Symmetry restoration and quantum Mpemba effect in many-body localization systems
Shuo Liu, Hao-Kai Zhang, Shuai Yin, Shi-Xin Zhang, Hong Yao
TL;DR
This work establishes symmetry restoration and the quantum Mpemba effect within many-body localization by combining numerical simulations of disordered and quasiperiodic models with an analytically tractable effective MBL Hamiltonian. It demonstrates that symmetry can be restored on exponentially long timescales in the MBL regime without thermalizing, and that the QME occurs universally for any tilted product initial state in MBL, in contrast to chaotic or integrable settings where state dependence arises.
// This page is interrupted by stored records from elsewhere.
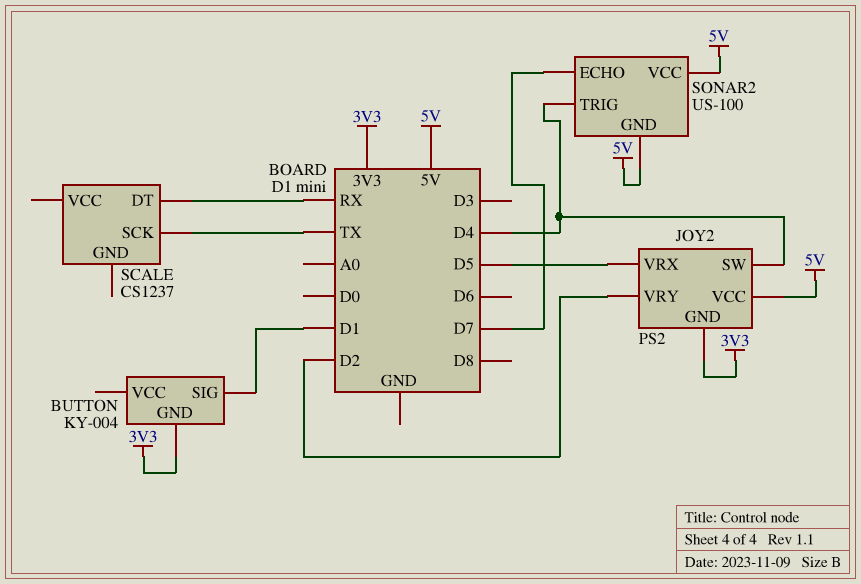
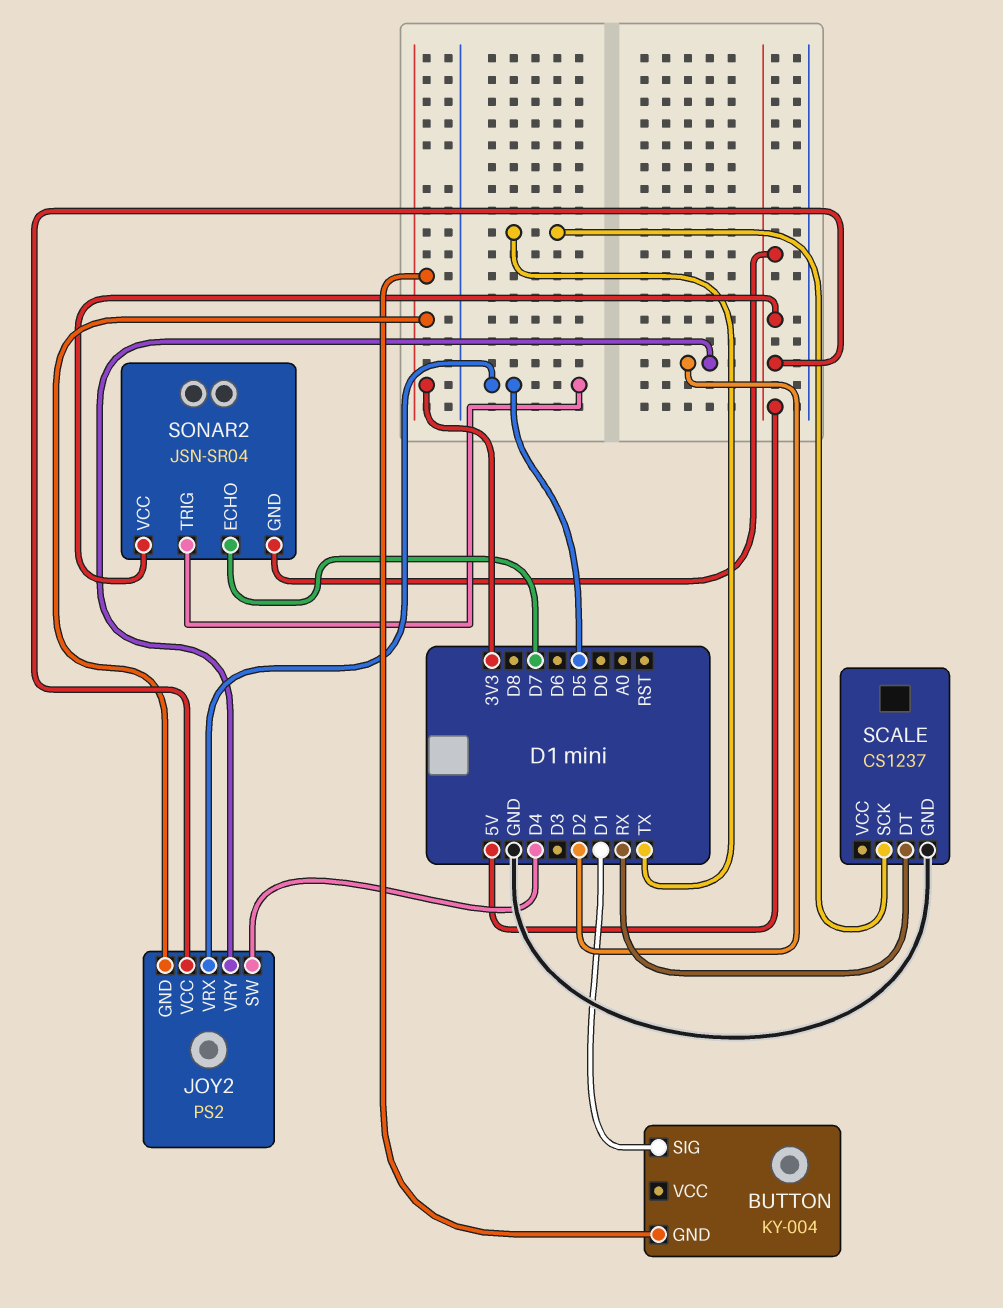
SCALE pin GND: none -> GND
SONAR2: US-100 -> JSN-SR04
SONAR2 pin TRIG: D4 -> D5

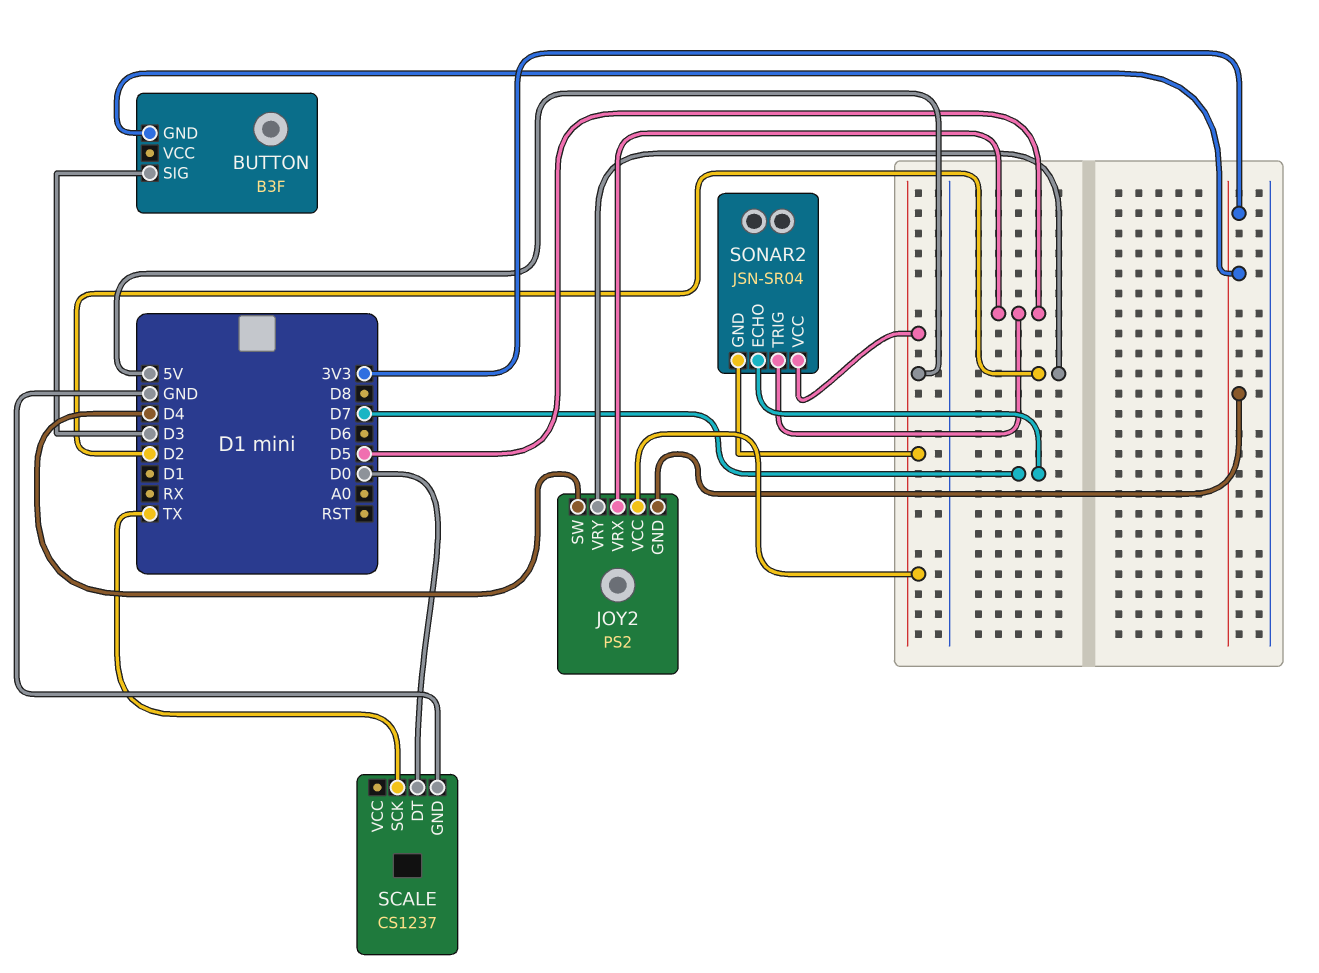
BUTTON: KY-004 -> B3F
BUTTON pin SIG: D1 -> D3
SCALE pin DT: RX -> D0

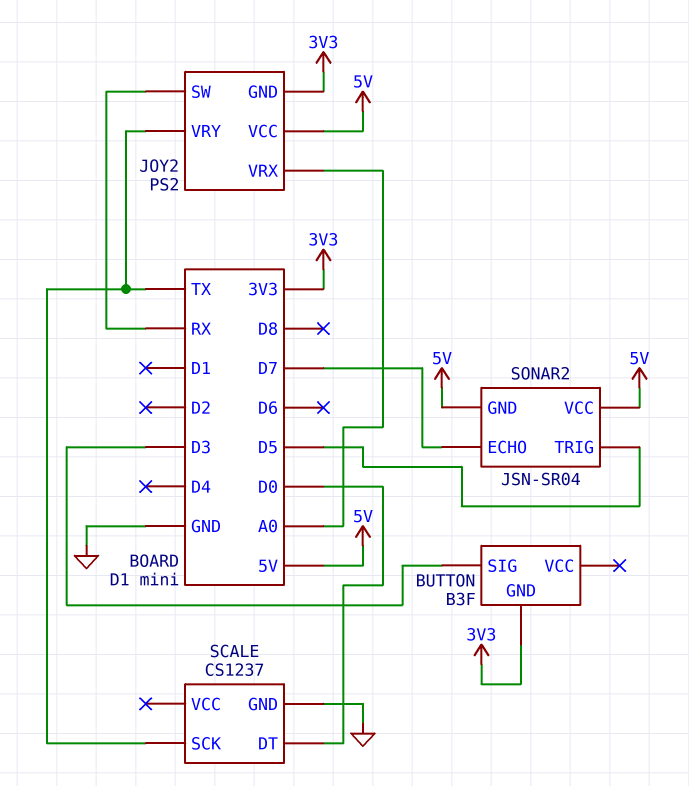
JOY2 pin SW: D4 -> RX
JOY2 pin VRX: D5 -> A0
JOY2 pin VRY: D2 -> TX

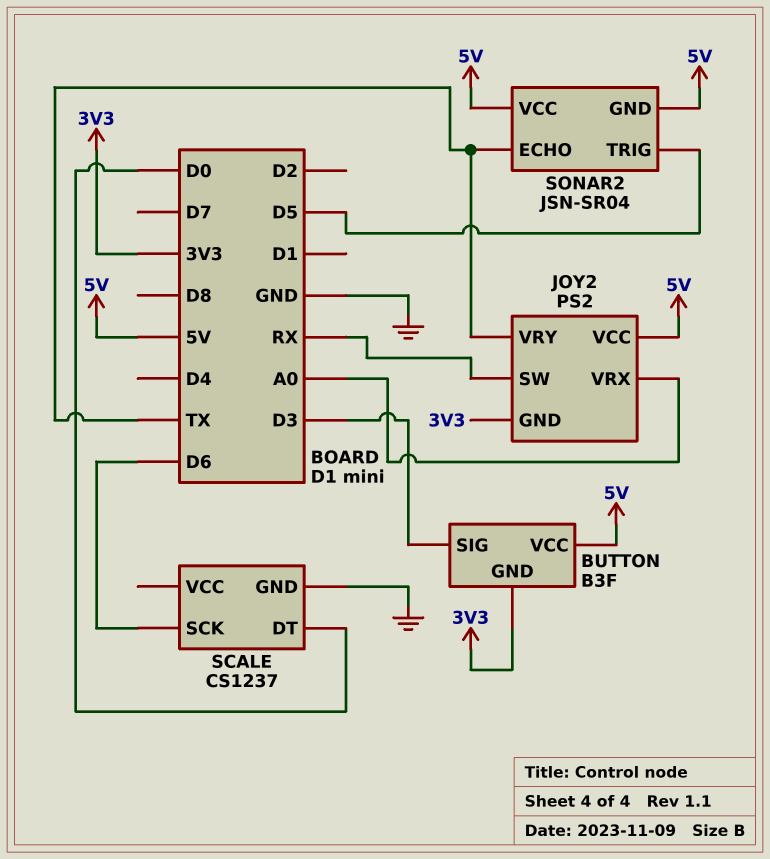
BUTTON pin VCC: none -> 5V
SCALE pin SCK: TX -> D6
SONAR2 pin ECHO: D7 -> TX

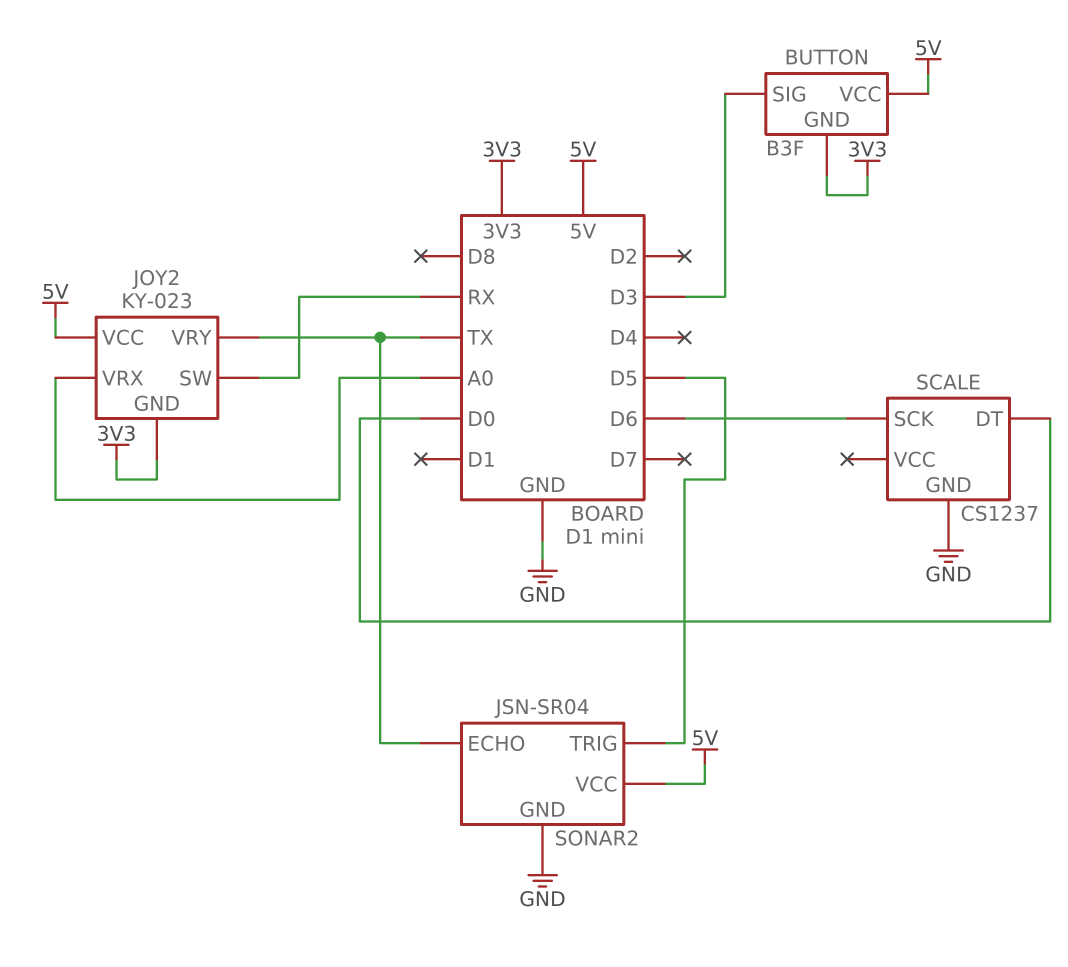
JOY2: PS2 -> KY-023
SONAR2 pin GND: 5V -> GND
The analysis connects entanglement asymmetry to operator spreading and derives closed-form expressions for initial and steady-state values, revealing robust, initial-state-insensitive behavior in MBL and distinctive finite-size scaling. These results provide a unified framework for understanding symmetry-restoration dynamics in generic many-body systems and suggest measurable signatures for experiments probing MBL and non-equilibrium symmetry dynamics.
Abstract
Non-equilibrium dynamics of quantum many-body systems has attracted increasing attention owing to a variety of intriguing phenomena absent in equilibrium physics. A prominent example is the quantum Mpemba effect, where subsystem symmetry is restored more rapidly under a symmetric quench from a more asymmetric initial state. In this work, we investigate symmetry restoration and the quantum Mpemba effect in many-body localized systems for a range of initial states. We show that symmetry can still be restored in the many-body localization regime without approaching thermal equilibrium. Moreover, we demonstrate that the quantum Mpemba effect emerges universally for any tilted product state, in contrast to chaotic systems where its occurrence depends sensitively on the choice of the initial state. We further provide a theoretical analysis of symmetry restoration and the quantum Mpemba effect using an effective model for many-body localization. Overall, this paper fills an important gap in establishing a unified understanding of symmetry restoration and the quantum Mpemba effect in generic many-body systems, and it advances our understanding of many-body localization.